The example used to demonstrate this “very large” impact in the article was a totally synthetic benchmark (a + b
). I also don’t think Rambda’s dynamic curry system is really comparable to how curried functions work in ReScript.
I am on board with changing the default - most of the time it’s what I want, and losing the Curry._1
calls will simplify debugging - but I don’t see currying as having any performance impact in my app.
Not sure if this was a candid statement, but still an interesting tweet:
Yaron Minsky: “Hot take: currying is bad.”
I’m for uncurried by default. I was against it, because it makes the language less functional in the common sense. But! The convention of data-first arg almost made the whole idea of particial application questionable (killed it) in ReScript.
I don’t mind using _
to explicitly state a particial application (currying emulation) in rare cases when it is necessary. In exchange we can get better error messages, get them earlier, and make the JS interop more straightforward.

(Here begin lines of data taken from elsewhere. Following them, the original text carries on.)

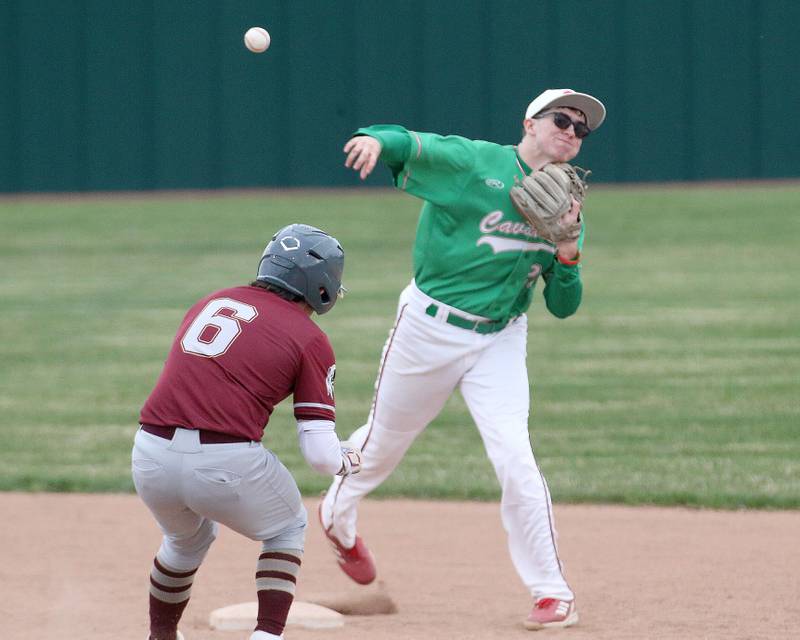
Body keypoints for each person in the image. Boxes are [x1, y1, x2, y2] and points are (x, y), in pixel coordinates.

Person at [319, 88, 606, 630]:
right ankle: (336, 514)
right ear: (530, 121)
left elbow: (564, 307)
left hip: (500, 338)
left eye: (581, 129)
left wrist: (568, 251)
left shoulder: (567, 206)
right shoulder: (478, 164)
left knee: (515, 458)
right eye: (562, 119)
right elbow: (411, 143)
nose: (571, 131)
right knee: (380, 450)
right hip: (428, 330)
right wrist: (372, 141)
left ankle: (552, 592)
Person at [132, 224, 362, 640]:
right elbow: (321, 456)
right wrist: (348, 459)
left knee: (187, 539)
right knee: (287, 527)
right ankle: (267, 635)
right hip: (224, 462)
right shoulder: (310, 338)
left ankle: (160, 635)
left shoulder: (213, 301)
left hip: (149, 454)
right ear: (322, 286)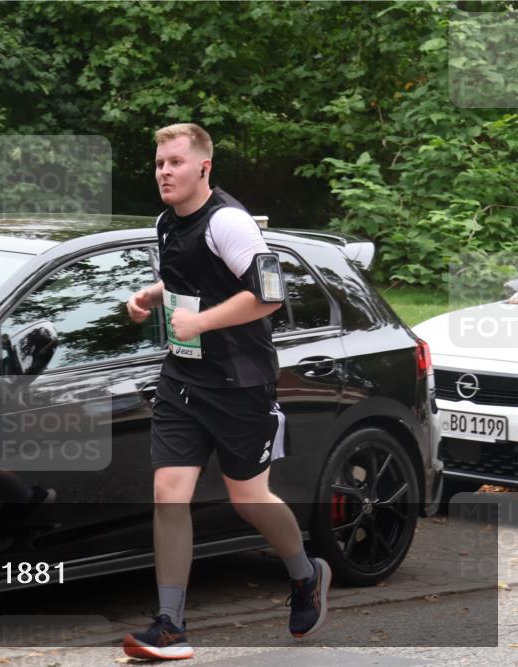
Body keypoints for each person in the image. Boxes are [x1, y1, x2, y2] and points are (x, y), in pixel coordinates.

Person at [121, 123, 331, 660]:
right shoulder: (168, 222)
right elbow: (198, 276)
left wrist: (203, 323)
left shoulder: (230, 223)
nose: (164, 171)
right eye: (159, 163)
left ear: (203, 168)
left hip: (241, 385)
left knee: (248, 498)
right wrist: (154, 292)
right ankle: (170, 625)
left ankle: (305, 574)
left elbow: (268, 296)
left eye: (175, 162)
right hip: (184, 379)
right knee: (169, 492)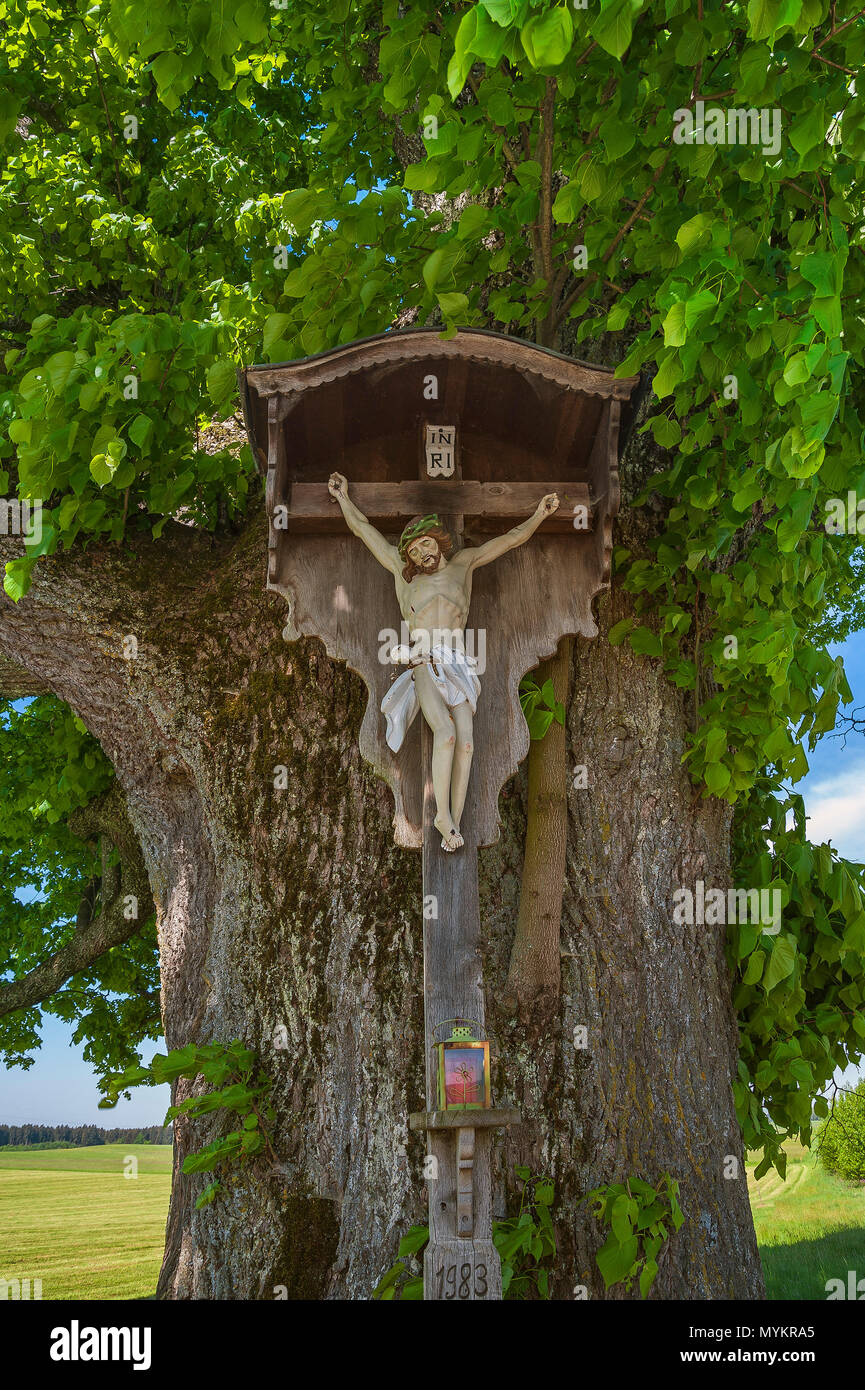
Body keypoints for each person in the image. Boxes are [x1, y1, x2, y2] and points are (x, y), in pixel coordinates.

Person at [327, 472, 559, 850]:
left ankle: (452, 816)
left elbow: (511, 540)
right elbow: (363, 530)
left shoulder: (463, 564)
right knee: (446, 732)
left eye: (424, 546)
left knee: (467, 743)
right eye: (414, 553)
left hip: (458, 662)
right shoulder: (404, 577)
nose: (421, 555)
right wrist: (343, 498)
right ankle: (443, 819)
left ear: (437, 541)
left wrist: (539, 515)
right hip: (422, 657)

The thread adds interesting nuance to the hot take:
I mean, it’s cute and all that you can define multi-argument functions in terms of single-argument functions. But you can also encode tuples and integers as functions, and no one does that.
Partial application is good, of course. But the partial application afforded by currying is annoying, since you have to do the partial application in order. It would be better to have a lightweight syntax for partial application.
Currying also makes things like ownership disciplines unnecessarily complicated, and requires a bunch of cleverness to do efficiently. And it leads to worse error messages, reduces the power of the type system to catch bugs, and produces a more confusing syntax for types.
Of course, it should be possible to define curried functions. But there should be a first-class notion of multi-argument functions, and that should be the default
+1 from me!
I don’t mind using
_
to explicitly state a particial application
Of course one would need a dedicated syntax to opt into partial application, but this is a good point: a bunch of cases of opting in could be handled gracefully by using _
.
I agree too, having uncurried functions by default with a syntax for partial application looks like the best of both worlds.